> Text for analysis:

==========

I think the Global Financial Crisis …has demonstrated the failure of the economic model most New Zealand policymakers have adhered to for nearly 3 decades.

 

I think we need to rethink the way we run monetary policy, the way we allow foreign ownership of assets, the way we encourage savings, the way our financial institutions are regulated and [to] change the things we are aiming for.”

 

All around the world, this realization is sinking in: the unregulated marketplace has been a disaster, and the costs have always been borne by ordinary people.

Europe’s current economic crisis was caused by bankers who loaned money on riskier and riskier ventures until the whole structure collapsed.

Were those bankers jailed and their assets seized? Of course not. Instead of the bankers paying the bills for their reckless speculation, the ordinary taxpayers are being screwed, left, right and centre.

And you know what? Despite all the promises that the European economic austerity measures would turn this tragic situation around, the opposite is occurring.

Austerity economics does not work. It did not work in the Great Depression of the 1930s and it will not work in the Great Recession of the current decade.

When you start closing down your government services and firing your workers, those people have no money to spend. Because they have no money to spend, the local businesses suffer. So they start firing staff. And so the economy goes into deep recession, with no easy way out.

Am I the only one who thinks this is complete lunacy?

You know, these problems that we face today stem from a lack of appropriate regulation or a lack of enforcement of existing regulations.

==========

Saved entries
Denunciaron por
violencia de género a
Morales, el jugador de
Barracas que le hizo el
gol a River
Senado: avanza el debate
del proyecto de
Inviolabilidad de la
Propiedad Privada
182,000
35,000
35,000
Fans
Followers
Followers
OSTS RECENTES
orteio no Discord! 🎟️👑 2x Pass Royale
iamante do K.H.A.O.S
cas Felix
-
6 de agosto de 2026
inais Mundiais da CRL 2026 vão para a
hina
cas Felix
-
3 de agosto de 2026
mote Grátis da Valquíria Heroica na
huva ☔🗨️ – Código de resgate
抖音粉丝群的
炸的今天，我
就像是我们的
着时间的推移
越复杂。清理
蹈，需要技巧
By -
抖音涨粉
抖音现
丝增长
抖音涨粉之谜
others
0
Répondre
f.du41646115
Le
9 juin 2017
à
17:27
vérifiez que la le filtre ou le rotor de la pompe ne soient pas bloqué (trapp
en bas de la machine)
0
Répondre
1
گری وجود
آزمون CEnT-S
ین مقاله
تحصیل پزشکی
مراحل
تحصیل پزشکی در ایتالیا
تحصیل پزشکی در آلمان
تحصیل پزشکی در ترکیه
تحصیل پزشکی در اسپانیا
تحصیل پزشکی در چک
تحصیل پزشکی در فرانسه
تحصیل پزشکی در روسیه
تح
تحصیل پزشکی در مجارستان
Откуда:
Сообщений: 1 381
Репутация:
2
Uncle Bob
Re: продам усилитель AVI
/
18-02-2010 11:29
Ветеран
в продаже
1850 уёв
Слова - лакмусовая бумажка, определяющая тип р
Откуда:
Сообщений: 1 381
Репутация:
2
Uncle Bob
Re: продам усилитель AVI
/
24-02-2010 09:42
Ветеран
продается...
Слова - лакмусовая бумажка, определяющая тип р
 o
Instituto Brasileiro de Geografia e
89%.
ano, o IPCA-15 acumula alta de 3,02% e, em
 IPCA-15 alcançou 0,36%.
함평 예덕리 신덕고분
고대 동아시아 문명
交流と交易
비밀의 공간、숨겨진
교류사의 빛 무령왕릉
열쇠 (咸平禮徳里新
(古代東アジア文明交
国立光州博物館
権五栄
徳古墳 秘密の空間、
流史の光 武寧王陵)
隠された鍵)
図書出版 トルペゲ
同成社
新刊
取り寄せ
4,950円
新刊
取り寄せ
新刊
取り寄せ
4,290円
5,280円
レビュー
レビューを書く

==========

> Instruction:
Translate this sentence from the text on austerity into Spanish: "Austerity economics does not work." This data stands apart from the text on austerity.

> Exercise solution:
La economía de austeridad no funciona.